(DOCUMENT TEXT)
━━━━━━━━━━━━━━━━

Friday, Jan. 31, 1964
Fox of the Flats
Big-game fishermen naturally think big, and they tend to sneer at anything under 20 Ibs. But there is one little fish found in the world's warm waters that sends saltwater anglers into shivering ecstasy and rates up with the monster marlin and tuna. The name is bonefish (Albula vulpes, literally white fox). The biggest ever caught on rod and reel weighed only 19 Ibs. A ten-pounder is worth mounting in the game room, and a 15-pounder is brags forever. Baseball's retired great, Ted Williams, fishes as passionately as he played. He once landed a 1,235-lb. black marlin off Peru. And what does he do now? He lives in Florida, poking around the Keys after bonefish. "The toughest saltwater fish there is," says he, adding with a slight ahem that he has caught more than 1,000 in his lifetime.

━━━━━━━━━━━━━━━━

(RECORDS PROVIDED)
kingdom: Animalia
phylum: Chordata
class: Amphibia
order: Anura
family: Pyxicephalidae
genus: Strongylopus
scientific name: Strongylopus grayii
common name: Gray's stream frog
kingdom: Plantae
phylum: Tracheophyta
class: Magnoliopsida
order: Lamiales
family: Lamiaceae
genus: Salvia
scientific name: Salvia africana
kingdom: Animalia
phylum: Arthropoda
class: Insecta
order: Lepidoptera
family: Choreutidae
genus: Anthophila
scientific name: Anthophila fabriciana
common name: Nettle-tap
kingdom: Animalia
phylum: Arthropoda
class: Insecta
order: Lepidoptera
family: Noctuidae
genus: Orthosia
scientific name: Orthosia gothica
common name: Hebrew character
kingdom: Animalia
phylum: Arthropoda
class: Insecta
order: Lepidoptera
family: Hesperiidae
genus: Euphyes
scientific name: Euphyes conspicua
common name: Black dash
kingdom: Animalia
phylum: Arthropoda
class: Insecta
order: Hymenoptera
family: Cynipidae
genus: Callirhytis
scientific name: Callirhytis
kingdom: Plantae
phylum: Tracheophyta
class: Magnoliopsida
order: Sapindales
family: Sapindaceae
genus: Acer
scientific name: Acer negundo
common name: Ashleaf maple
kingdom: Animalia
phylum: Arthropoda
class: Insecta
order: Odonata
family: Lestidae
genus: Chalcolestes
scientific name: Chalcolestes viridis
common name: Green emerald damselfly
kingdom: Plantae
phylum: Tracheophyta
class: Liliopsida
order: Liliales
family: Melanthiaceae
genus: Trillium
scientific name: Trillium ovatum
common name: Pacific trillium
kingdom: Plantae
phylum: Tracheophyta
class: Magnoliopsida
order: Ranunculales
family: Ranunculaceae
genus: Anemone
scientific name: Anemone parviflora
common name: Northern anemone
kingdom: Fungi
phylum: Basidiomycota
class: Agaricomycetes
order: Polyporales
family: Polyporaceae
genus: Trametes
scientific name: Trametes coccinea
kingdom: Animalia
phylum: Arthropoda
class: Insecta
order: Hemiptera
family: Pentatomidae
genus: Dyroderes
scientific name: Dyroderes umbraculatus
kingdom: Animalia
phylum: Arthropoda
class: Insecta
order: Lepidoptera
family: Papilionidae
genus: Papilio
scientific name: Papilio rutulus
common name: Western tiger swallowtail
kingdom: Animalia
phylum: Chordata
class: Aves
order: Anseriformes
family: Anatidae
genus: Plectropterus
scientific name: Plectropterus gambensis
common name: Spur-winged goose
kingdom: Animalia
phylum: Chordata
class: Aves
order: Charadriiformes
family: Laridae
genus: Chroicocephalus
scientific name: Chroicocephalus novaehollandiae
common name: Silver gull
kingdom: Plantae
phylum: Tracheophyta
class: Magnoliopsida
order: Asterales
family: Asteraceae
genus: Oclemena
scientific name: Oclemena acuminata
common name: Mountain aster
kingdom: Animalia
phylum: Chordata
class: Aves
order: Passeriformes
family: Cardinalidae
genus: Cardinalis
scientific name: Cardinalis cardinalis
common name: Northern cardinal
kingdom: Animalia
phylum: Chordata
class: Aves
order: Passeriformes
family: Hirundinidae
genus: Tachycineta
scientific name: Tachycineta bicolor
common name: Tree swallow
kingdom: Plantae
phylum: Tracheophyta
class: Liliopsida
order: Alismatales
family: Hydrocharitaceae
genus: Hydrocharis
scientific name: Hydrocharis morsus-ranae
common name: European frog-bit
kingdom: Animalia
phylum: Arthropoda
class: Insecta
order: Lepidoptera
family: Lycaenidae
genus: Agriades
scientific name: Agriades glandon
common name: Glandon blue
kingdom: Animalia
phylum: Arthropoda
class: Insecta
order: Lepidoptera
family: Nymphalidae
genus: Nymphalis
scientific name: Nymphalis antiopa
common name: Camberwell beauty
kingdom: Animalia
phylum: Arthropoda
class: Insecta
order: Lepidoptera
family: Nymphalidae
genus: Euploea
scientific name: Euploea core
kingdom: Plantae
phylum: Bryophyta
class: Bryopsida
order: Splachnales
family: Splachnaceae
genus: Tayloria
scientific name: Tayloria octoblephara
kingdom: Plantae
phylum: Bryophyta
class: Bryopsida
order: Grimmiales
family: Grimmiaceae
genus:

━━━━━━━━━━━━━━━━

(WHAT TO WORK ON)
A. In the listing, transcribe everything from the line that contains "common name: Green emerald damselfly" down to the line that contains "genus: Dyroderes", including both of those lines, reproducing each line without changes.
B. Pick up the bonefish article after its last sentence and write the next part.

(TASK RESPONSES)
A.
common name: Green emerald damselfly
kingdom: Plantae
phylum: Tracheophyta
class: Liliopsida
order: Liliales
family: Melanthiaceae
genus: Trillium
scientific name: Trillium ovatum
common name: Pacific trillium
kingdom: Plantae
phylum: Tracheophyta
class: Magnoliopsida
order: Ranunculales
family: Ranunculaceae
genus: Anemone
scientific name: Anemone parviflora
common name: Northern anemone
kingdom: Fungi
phylum: Basidiomycota
class: Agaricomycetes
order: Polyporales
family: Polyporaceae
genus: Trametes
scientific name: Trametes coccinea
kingdom: Animalia
phylum: Arthropoda
class: Insecta
order: Hemiptera
family: Pentatomidae
genus: Dyroderes

B.
In Florida last week, so many fishermen were chasing bonefish that some guides were booked solid, seven days a week clear up to April--at $50 a crack. Yet a less spectacular target for such frenzied attack could hardly be imagined. The bonefish looks a little like a herring; in fact, it is a kind of herring--long, scaly cigar-shaped body and all. It does not pursue its food like a proper game fish but grubs around the shallows, gulping down evil-smelling worms and other tidbits. People who have sampled its flesh discreetly describe it as "gamy," and even the Japanese can think of nothing better to do with bonefish than grind them up for fish cakes.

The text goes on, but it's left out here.